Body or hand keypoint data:
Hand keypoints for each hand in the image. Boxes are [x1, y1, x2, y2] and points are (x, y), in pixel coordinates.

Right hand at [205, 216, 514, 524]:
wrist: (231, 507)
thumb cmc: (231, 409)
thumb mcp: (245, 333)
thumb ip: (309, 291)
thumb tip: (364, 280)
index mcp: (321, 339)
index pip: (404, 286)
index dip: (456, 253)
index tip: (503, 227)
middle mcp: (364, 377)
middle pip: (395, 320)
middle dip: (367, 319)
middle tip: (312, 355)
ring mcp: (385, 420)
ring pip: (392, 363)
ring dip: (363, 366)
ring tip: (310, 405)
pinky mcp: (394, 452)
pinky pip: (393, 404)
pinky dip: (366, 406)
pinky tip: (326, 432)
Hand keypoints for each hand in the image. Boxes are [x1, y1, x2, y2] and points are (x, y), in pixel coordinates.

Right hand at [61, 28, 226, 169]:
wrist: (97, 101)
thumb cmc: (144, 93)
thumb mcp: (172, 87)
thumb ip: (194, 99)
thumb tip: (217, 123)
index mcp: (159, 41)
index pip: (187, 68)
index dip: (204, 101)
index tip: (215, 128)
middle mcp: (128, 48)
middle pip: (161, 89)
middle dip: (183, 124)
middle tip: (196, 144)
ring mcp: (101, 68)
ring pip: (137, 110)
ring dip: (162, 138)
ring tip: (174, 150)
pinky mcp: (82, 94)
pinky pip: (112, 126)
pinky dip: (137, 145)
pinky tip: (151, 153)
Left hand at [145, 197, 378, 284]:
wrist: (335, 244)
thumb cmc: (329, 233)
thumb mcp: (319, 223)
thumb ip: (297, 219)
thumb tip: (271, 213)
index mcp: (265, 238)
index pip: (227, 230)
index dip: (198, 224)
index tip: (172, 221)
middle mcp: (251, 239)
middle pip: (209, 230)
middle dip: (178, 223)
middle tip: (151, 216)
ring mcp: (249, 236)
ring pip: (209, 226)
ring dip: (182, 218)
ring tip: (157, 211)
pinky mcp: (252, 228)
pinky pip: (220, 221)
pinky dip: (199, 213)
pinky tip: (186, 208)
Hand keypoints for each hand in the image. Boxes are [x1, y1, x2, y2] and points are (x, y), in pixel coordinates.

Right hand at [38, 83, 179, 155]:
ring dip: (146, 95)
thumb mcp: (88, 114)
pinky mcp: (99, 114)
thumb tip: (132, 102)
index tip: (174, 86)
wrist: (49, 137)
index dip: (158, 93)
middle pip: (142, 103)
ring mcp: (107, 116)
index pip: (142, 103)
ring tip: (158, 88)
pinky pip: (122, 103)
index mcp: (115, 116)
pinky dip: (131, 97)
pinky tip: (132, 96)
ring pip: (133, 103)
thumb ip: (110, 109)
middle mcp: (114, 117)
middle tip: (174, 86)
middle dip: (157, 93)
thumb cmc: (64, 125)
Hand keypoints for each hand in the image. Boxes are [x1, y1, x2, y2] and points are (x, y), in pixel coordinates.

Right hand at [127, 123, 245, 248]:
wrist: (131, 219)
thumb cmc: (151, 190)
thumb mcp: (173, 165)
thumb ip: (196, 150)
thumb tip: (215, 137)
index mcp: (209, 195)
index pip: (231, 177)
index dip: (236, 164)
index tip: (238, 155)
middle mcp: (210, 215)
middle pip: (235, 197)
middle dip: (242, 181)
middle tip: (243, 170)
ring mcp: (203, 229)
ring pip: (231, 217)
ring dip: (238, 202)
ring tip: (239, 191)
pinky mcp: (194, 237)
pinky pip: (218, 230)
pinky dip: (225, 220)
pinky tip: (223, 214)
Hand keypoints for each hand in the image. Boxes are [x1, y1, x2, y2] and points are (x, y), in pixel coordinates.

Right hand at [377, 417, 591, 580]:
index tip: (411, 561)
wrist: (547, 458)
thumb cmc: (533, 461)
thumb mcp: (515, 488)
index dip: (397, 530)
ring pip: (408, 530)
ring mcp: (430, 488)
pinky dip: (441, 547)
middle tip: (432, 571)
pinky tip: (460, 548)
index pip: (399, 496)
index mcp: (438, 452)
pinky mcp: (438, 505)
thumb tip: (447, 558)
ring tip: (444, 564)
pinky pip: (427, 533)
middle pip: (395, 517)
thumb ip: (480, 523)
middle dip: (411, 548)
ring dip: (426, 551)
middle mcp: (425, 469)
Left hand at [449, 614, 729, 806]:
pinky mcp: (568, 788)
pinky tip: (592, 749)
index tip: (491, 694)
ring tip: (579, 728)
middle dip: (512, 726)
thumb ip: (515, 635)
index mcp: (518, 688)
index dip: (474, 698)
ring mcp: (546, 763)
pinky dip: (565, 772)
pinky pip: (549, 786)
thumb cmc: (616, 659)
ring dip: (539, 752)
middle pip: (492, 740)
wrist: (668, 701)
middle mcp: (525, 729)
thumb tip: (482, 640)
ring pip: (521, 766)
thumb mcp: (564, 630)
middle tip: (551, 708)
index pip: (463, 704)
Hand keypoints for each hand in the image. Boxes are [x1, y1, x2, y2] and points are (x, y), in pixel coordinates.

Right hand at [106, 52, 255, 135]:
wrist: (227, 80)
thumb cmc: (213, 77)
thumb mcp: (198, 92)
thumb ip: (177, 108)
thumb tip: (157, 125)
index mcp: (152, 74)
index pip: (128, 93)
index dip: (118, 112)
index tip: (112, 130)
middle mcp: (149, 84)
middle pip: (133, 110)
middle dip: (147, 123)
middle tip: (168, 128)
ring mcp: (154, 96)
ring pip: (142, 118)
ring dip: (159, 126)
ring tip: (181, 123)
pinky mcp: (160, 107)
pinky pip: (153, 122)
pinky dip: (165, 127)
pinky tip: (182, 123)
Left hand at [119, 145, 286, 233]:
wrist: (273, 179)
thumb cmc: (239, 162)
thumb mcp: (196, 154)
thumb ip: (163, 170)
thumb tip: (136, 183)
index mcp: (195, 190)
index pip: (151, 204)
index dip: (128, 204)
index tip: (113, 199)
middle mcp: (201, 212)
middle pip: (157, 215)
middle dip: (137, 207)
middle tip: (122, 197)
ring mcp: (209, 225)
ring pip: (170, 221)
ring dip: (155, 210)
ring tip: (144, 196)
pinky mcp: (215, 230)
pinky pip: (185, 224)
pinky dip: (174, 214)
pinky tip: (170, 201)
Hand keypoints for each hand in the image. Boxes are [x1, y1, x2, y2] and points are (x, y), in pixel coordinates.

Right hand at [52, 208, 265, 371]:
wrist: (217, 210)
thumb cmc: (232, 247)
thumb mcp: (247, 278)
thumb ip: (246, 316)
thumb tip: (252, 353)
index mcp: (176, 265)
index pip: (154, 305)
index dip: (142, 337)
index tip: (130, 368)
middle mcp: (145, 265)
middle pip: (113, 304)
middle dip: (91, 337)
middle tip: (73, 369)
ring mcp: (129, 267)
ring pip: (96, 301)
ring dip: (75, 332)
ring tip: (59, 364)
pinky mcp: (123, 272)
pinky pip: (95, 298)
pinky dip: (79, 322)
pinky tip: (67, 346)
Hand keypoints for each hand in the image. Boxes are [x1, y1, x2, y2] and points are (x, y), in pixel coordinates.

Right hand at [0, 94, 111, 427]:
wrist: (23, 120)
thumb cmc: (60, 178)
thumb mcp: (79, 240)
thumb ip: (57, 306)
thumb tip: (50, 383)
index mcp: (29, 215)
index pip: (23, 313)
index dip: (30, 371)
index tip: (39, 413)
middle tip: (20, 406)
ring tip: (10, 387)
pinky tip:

WHAT YOU NEED TO DO: All of the entries should be repeated word for word.

SOLUTION BELOW:
Hand keypoints for each hand in the image. Boxes are [x1, y1, x2, y2] and points are (x, y), in pixel coordinates.

Right hand at [205, 216, 514, 524]:
wrist: (231, 507)
thumb cmc: (231, 409)
thumb mcp: (245, 333)
thumb ip: (309, 291)
thumb tip: (364, 280)
index mcp: (321, 339)
index pip: (404, 286)
index dip: (456, 253)
index tip: (503, 227)
middle mcp: (364, 377)
middle pip: (395, 320)
middle dip: (367, 319)
middle tip: (312, 355)
ring mcp: (385, 420)
ring pip: (392, 363)
ring dip: (363, 366)
ring tip: (310, 405)
pinky mcp: (394, 452)
pinky pip: (393, 404)
pinky dip: (366, 406)
pinky tip: (326, 432)
Hand keypoints for each hand in the image. Boxes are [x1, y1, x2, y2] and points are (x, y), in pixel coordinates.

Right hand at [61, 28, 226, 169]:
wrist: (97, 101)
thumb cmc: (144, 93)
thumb mcp: (172, 87)
thumb ip: (194, 99)
thumb tip: (217, 123)
index mcp: (159, 41)
index pip: (187, 68)
index dip: (204, 101)
index tip: (215, 128)
middle mcp: (128, 48)
middle pip: (161, 89)
middle dip: (183, 124)
middle tip: (196, 144)
ring mcp: (101, 68)
ring pip: (137, 110)
ring dip: (162, 138)
ring tip: (174, 150)
pinky mcp: (82, 94)
pinky pip: (112, 126)
pinky dip: (137, 145)
pinky tip: (151, 153)
Left hand at [145, 197, 378, 284]:
wrist: (335, 244)
thumb cmc: (329, 233)
thumb mcp: (319, 223)
thumb ip: (297, 219)
thumb tip: (271, 213)
index mcp: (265, 238)
index pip: (227, 230)
index dip: (198, 224)
index tip: (172, 221)
middle mcp: (251, 239)
middle pip: (209, 230)
middle dip: (178, 223)
middle tip: (151, 216)
ring mcp: (249, 236)
ring pip: (209, 226)
ring dip: (182, 218)
ring tip: (157, 211)
pinky mcp: (252, 228)
pinky pip: (220, 221)
pinky dip: (199, 213)
pinky tip: (186, 208)
Hand keypoints for each hand in the image. Boxes are [x1, y1, x2, y2] and points are (x, y), in pixel coordinates.

Right hand at [38, 83, 179, 155]:
ring dip: (146, 95)
thumb mcp: (88, 114)
pinky mcp: (99, 114)
thumb tip: (132, 102)
index tip: (174, 86)
wrist: (49, 137)
index dip: (158, 93)
middle pip: (142, 103)
ring mcp: (107, 116)
index pip: (142, 103)
ring tip: (158, 88)
pinky pip: (122, 103)
index mcp: (115, 116)
pinky dip: (131, 97)
pinky tip: (132, 96)
ring pip: (133, 103)
thumb ip: (110, 109)
middle mcp: (114, 117)
middle tip: (174, 86)
middle dip: (157, 93)
thumb cmc: (64, 125)
Hand keypoints for each hand in the image. Boxes are [x1, y1, x2, y2] and points are (x, y), in pixel coordinates.

Right hand at [127, 123, 245, 248]:
wrist: (131, 219)
thumb cmc: (151, 190)
thumb mcp: (173, 165)
thumb ip: (196, 150)
thumb tip: (215, 137)
index mcp: (209, 195)
index pip: (231, 177)
index dip: (236, 164)
index tip: (238, 155)
middle mcp: (210, 215)
middle pip: (235, 197)
middle dip: (242, 181)
middle tip: (243, 170)
ring mcp: (203, 229)
ring pip: (231, 217)
ring dip: (238, 202)
ring tip: (239, 191)
pinky mcp: (194, 237)
pinky pip: (218, 230)
pinky dip: (225, 220)
pinky tip: (223, 214)
Hand keypoints for each hand in the image. Boxes are [x1, y1, x2, y2] and points are (x, y), in pixel coordinates.

Right hand at [377, 417, 591, 580]:
index tip: (411, 561)
wrist: (547, 458)
thumb cmc: (533, 461)
thumb mcp: (515, 488)
index dip: (397, 530)
ring pip: (408, 530)
ring mcp: (430, 488)
pinky dip: (441, 547)
middle tip: (432, 571)
pinky tip: (460, 548)
index pip: (399, 496)
index mcp: (438, 452)
pinky mcp: (438, 505)
thumb tip: (447, 558)
ring tip: (444, 564)
pinky pip: (427, 533)
middle pip: (395, 517)
thumb ip: (480, 523)
middle dip: (411, 548)
ring dip: (426, 551)
middle mcp: (425, 469)
Left hand at [449, 614, 729, 806]:
pinky mcp: (568, 788)
pinky tip: (592, 749)
index tip: (491, 694)
ring tip: (579, 728)
middle dip: (512, 726)
thumb ip: (515, 635)
index mcp: (518, 688)
index dip: (474, 698)
ring mcp: (546, 763)
pinky dip: (565, 772)
pinky pip: (549, 786)
thumb cmc: (616, 659)
ring dip: (539, 752)
middle pip: (492, 740)
wrist: (668, 701)
middle mcp: (525, 729)
thumb tip: (482, 640)
ring pip: (521, 766)
thumb mcp: (564, 630)
middle tip: (551, 708)
index pip: (463, 704)
Hand keypoints for each hand in the image. Boxes are [x1, y1, x2, y2] and points are (x, y), in pixel coordinates.

Right hand at [106, 52, 255, 135]:
wrist: (227, 80)
thumb cmc: (213, 77)
thumb mcp: (198, 92)
thumb ip: (177, 108)
thumb tip: (157, 125)
index mcp: (152, 74)
index pip: (128, 93)
index dip: (118, 112)
index tip: (112, 130)
middle mcp: (149, 84)
middle pip: (133, 110)
middle dip: (147, 123)
middle tip: (168, 128)
ring mcp: (154, 96)
ring pip: (142, 118)
ring dip: (159, 126)
ring tip: (181, 123)
pinky mcp: (160, 107)
pinky pip: (153, 122)
pinky dip: (165, 127)
pinky tip: (182, 123)
Left hand at [119, 145, 286, 233]:
wrist: (273, 179)
thumb cmc: (239, 162)
thumb mcp: (196, 154)
thumb ip: (163, 170)
thumb tip: (136, 183)
index mcp: (195, 190)
index pip: (151, 204)
index dip: (128, 204)
index tip: (113, 199)
middle mcp: (201, 212)
middle pip: (157, 215)
middle dip: (137, 207)
middle tip: (122, 197)
ring mcp: (209, 225)
ring pip: (170, 221)
ring dip: (155, 210)
ring tip: (144, 196)
pinky mcp: (215, 230)
pinky pip: (185, 224)
pinky dip: (174, 214)
pinky tip: (170, 201)
Hand keypoints for each hand in the image. Boxes are [x1, y1, x2, y2] and points are (x, y), in pixel coordinates.

Right hand at [52, 208, 265, 371]:
wrist: (217, 210)
thumb cmc: (232, 247)
thumb mcp: (247, 278)
thumb ip: (246, 316)
thumb tip: (252, 353)
index mcp: (176, 265)
index pip: (154, 305)
index dip: (142, 337)
index tip: (130, 368)
middle mcp: (145, 265)
middle pip: (113, 304)
middle dip: (91, 337)
middle tip: (73, 369)
ring mcp: (129, 267)
ring pip: (96, 301)
ring dip: (75, 332)
ring tip: (59, 364)
pinky mcp: (123, 272)
pinky pip: (95, 298)
pinky dip: (79, 322)
pinky tip: (67, 346)
Hand keypoints for each hand in the image. Boxes are [x1, y1, x2, y2] and points are (x, y), in pixel coordinates.

Right hand at [0, 94, 111, 427]:
wrist: (23, 120)
thumb cmc: (60, 178)
thumb mcp: (79, 240)
thumb ip: (57, 306)
thumb tip: (50, 383)
index mcp: (29, 215)
index pip: (23, 313)
index dip: (30, 371)
index tip: (39, 413)
middle tip: (20, 406)
ring tip: (10, 387)
pinky tip:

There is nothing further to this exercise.